Norwegian Orca ID is the short for the Norwegian killer whale (orca) photo-identification project, which aims at cataloguing and monitoring individual killer whales overtime. Individual identification relies on natural features of the dorsal fin and the saddle patch.


Photo-identification studies of Norwegian killer whales were initiated by colleagues in the late 1980s but were interupted in 2008. After Norwegian Orca Survey (non-profit research organization in Norway) initiated a research effort dedicated to monitor killer whales' biology and ecology in all seasons in 2013, photo-identification surveys were resumed and have been conducted each year and in all seasons since. Identifying killer whales at the individual level and keeping track of what whale was seen, where, when and with whom provides the baseline information needed to understand the life history of and monitor this killer whale population. The resulting ID-Catalogue has been the absolute foundation of multiple past and ongoing studies.


During the last few years, interest in whales has grown enormously in Norway. In response to such growing curiosity, and to raise awareness of this top-predator, Norwegian Orca Survey decided to make the ID-catalogue available to everyone. Sharing the catalogue was also a way to invite the general public to contribute their photographs and to take part in the project, an approach known as ‘Citizen-Science’. This website teaches about photo-identification, presents a catalogue of individual killer whales identified in Norwegian waters from 2007 to date and provides a platform for easy upload of killer whale photographs for anyone wanting to contribute to the ID-project.

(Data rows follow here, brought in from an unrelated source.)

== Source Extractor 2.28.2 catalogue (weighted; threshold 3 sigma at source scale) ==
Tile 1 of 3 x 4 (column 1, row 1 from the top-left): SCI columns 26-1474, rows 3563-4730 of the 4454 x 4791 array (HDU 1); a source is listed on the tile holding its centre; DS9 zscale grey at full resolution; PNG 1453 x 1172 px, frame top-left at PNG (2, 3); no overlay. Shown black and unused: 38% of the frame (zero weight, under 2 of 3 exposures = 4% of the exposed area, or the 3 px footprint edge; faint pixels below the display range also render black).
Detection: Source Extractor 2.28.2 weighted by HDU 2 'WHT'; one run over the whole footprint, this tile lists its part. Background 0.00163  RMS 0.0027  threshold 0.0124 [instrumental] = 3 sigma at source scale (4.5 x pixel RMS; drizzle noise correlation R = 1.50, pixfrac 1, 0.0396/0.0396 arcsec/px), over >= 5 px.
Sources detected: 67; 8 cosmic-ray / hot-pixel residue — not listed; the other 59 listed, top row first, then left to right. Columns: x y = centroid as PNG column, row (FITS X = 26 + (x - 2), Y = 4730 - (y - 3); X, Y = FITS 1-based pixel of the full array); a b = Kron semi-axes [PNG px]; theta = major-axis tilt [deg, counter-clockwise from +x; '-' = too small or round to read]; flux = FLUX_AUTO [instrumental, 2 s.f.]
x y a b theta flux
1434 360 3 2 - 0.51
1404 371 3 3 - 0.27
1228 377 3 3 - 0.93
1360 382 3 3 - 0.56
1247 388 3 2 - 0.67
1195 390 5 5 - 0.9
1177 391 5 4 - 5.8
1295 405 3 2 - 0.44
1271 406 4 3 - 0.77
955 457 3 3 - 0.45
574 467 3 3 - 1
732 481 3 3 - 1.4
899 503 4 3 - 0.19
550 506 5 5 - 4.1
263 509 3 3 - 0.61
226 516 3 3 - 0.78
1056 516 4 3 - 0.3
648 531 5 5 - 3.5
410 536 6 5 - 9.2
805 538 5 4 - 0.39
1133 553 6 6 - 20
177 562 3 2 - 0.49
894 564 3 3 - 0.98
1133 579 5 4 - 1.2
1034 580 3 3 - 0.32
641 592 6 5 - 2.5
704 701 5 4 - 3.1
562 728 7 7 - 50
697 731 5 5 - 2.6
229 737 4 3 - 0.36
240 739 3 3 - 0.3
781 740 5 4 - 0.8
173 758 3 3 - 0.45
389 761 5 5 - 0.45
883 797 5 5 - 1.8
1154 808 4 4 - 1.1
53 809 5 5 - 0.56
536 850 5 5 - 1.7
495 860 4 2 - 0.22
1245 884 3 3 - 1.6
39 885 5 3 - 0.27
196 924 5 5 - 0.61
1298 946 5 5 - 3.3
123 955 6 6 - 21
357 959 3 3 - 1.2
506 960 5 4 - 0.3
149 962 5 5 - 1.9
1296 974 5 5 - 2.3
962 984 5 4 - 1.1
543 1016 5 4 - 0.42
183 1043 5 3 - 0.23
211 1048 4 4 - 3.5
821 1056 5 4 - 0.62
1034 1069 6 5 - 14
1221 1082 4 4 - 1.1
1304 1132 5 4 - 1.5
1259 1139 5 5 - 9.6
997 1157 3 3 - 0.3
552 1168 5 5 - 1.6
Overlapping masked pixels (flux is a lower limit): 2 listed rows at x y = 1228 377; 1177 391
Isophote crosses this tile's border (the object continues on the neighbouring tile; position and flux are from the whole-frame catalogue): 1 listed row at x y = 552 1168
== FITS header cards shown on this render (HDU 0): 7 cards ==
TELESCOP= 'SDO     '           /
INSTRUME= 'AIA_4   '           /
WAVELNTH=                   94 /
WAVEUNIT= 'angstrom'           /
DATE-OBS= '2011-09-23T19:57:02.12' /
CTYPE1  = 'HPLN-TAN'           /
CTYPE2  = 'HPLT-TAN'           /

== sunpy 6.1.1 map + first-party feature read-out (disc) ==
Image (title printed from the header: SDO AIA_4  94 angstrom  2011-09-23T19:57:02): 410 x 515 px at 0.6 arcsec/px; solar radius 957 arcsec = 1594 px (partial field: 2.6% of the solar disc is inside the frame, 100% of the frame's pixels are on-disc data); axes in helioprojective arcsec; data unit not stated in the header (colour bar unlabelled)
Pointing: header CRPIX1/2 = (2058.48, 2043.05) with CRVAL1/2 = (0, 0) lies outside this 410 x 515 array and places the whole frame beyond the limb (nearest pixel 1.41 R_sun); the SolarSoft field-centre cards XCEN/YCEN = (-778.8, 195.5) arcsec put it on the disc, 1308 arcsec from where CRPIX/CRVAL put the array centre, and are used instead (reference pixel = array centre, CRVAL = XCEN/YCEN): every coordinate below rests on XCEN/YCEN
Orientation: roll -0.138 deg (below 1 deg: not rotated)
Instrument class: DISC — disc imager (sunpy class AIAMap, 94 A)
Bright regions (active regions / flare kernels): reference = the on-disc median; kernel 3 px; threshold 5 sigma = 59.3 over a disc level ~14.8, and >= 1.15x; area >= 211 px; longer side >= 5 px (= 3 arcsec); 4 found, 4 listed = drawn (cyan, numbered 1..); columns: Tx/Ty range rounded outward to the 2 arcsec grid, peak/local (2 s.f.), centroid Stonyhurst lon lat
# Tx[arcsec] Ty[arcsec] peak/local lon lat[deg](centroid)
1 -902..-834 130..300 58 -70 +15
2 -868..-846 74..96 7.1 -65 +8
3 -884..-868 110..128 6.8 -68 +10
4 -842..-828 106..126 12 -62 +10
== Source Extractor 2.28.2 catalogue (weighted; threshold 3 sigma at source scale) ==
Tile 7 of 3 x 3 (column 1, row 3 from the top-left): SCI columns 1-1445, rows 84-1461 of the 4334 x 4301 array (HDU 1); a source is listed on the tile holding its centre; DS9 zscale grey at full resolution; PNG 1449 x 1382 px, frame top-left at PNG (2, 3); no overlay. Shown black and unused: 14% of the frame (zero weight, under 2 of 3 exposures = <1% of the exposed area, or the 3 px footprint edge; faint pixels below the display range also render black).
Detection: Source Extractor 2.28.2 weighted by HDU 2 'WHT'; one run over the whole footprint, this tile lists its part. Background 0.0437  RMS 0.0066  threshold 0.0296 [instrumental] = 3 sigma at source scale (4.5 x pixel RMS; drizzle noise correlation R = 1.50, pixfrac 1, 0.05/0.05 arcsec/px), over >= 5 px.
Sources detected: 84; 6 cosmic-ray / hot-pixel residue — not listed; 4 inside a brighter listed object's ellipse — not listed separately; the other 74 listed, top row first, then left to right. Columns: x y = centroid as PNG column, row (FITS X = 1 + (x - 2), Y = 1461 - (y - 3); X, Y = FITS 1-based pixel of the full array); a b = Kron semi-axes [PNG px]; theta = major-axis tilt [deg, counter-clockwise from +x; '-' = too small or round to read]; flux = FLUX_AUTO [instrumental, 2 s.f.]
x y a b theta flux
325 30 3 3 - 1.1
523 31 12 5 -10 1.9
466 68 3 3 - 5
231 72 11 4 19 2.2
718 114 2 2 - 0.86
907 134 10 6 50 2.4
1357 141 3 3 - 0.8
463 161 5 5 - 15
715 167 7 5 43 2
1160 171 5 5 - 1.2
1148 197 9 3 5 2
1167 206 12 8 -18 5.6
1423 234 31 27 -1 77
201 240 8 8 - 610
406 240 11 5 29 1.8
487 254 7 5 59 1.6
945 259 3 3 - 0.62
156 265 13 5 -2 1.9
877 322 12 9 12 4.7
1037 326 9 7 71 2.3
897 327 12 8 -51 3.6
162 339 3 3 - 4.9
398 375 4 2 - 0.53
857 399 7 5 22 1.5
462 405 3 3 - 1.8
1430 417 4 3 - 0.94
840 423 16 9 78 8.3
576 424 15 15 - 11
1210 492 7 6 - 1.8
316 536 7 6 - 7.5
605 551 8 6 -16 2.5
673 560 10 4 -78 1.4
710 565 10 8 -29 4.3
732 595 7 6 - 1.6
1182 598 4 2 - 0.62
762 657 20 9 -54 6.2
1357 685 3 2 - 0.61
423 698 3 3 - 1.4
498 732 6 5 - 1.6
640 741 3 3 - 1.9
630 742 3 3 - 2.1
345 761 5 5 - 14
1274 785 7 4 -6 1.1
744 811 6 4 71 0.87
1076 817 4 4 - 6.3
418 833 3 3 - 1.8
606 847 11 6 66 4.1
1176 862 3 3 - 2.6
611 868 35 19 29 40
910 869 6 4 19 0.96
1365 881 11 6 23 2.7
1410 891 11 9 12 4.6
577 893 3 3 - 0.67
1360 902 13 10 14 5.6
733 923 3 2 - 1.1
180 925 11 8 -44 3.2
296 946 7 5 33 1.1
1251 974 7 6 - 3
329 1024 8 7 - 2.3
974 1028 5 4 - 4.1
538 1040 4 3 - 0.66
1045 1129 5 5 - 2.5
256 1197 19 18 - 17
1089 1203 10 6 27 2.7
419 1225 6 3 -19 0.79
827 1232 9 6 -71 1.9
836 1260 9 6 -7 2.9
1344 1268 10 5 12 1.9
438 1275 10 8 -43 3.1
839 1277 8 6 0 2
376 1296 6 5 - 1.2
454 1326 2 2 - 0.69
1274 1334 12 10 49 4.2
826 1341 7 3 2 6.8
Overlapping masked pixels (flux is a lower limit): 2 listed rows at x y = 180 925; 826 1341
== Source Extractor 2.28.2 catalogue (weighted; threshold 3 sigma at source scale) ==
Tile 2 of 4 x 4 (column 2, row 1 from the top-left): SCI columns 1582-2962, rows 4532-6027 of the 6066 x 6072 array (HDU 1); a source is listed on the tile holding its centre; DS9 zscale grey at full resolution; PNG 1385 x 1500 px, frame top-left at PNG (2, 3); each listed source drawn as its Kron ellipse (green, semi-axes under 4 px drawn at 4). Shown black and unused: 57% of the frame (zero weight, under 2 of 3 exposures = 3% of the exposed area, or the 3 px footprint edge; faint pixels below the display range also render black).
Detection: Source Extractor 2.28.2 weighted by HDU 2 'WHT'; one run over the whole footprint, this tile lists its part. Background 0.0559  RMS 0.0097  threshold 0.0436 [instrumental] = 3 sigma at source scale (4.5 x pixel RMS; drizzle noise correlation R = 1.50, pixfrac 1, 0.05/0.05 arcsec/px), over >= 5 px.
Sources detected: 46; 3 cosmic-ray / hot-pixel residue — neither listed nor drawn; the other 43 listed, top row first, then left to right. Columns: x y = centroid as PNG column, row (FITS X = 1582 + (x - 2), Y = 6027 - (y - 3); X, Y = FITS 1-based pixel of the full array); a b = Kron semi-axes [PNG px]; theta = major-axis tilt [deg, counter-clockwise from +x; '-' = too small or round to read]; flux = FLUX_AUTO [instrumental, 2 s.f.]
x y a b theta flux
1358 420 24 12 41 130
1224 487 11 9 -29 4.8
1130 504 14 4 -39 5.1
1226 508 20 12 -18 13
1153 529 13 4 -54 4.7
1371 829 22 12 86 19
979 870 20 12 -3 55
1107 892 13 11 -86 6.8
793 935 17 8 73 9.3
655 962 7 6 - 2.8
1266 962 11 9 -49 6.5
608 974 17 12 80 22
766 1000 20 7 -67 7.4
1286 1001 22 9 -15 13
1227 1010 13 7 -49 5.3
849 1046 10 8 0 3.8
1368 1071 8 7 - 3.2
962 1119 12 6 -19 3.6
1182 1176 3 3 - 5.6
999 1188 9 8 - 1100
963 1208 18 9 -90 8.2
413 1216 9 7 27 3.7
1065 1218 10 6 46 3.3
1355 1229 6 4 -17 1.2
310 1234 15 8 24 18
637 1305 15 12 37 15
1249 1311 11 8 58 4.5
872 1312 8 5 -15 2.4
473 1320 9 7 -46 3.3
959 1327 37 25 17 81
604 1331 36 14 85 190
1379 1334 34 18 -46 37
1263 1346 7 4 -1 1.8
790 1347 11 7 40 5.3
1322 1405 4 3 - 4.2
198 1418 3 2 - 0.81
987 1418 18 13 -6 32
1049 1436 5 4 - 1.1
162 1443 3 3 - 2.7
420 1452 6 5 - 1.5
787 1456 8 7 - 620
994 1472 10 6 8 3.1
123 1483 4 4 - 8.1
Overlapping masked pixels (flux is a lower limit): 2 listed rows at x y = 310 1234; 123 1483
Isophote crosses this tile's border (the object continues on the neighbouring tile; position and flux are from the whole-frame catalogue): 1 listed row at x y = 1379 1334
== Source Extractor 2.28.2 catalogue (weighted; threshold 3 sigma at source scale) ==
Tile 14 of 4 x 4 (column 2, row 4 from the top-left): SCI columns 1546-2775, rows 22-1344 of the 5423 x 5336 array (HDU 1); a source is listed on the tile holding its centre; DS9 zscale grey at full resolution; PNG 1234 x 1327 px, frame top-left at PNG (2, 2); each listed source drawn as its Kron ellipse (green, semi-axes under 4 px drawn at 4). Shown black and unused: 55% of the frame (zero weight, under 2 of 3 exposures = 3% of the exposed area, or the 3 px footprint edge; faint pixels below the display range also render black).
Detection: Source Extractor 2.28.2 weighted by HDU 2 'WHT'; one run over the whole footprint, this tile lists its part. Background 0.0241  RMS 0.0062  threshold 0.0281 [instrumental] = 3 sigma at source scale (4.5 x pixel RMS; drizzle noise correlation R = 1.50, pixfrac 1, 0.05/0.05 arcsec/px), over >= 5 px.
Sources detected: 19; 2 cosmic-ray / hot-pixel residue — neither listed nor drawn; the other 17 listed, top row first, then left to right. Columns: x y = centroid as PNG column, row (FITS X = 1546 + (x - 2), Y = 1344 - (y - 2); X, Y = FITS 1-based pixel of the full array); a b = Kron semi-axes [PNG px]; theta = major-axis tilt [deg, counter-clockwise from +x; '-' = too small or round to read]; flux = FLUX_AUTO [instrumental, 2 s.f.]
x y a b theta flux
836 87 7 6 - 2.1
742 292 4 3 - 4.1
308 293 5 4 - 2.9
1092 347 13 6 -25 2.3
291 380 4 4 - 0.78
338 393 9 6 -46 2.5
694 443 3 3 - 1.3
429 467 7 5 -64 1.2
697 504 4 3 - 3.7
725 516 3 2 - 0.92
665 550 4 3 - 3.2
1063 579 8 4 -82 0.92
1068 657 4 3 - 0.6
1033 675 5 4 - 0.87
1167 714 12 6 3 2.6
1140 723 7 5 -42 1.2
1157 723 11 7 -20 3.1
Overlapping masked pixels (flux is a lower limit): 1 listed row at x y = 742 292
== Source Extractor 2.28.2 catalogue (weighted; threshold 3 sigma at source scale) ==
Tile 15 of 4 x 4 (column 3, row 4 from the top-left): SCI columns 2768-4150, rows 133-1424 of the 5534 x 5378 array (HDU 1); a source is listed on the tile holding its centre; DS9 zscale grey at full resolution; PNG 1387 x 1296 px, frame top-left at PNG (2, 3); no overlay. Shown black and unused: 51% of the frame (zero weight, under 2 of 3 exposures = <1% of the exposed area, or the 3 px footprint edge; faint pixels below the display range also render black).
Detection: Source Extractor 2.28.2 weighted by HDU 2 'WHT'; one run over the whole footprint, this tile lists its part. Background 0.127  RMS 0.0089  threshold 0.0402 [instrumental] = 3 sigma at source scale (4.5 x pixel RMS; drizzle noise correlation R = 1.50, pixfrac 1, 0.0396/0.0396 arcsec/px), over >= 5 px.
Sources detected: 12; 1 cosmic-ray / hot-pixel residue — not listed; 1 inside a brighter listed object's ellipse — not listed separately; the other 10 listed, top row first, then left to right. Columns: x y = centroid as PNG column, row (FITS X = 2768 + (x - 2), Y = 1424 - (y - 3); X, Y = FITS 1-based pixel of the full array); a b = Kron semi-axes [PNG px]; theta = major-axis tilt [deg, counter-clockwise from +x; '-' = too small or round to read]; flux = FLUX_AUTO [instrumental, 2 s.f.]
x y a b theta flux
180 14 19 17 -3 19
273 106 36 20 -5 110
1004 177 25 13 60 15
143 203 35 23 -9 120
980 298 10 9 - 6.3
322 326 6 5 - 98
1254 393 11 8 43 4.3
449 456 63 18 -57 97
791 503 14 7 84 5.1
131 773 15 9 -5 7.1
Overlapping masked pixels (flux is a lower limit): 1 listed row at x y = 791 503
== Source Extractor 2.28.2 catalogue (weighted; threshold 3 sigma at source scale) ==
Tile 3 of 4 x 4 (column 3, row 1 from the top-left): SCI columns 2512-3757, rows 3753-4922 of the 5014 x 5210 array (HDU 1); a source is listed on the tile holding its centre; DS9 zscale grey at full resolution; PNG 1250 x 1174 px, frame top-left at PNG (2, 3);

The NORWEGIAN ORCA ID project was established to bound Science and the general public. By teaching about photo-identification and by providing an interface for easy sharing and upload of killer whale photographs, this platform aims at promoting Citizen-Science. Anyone can share their high-resolution photographs of killer whale dorsal fins, accompanied with information on date and location of where the photos were taken. These will be analysed to identify the individuals encountered, and the resulting data (what whale was seen, where and when) will serve to expand the sighting histories of specific individuals and the overall catalogue. In other words, all photographs taken during encounters with killer whales tell amazing stories about them, starting with who, where, when and with whom. By contributing photographs to
the project, people become citizen-scientists and are getting directly involved in this fascinating longterm study.
Resulting findings are published in open access academic journals for everyone to read.

Get involved today by submitting your killer whale photographs!


First, recording when and where killer whales were seen is a non-invasive way to monitor individuals' movement and ranging behavior in Norwegian waters, informing about their ecology. Second, photo-identification offers a means to record births and individuals' survival overtime. Such detailed demographic data can then be processed using various statistical tools to estimate population size, as well as survival, reproduction and growth rates. These demographic parameters will help monitoring and track changes in population size, to further inform management decisions and promote effective conservation of killer whales in Norway.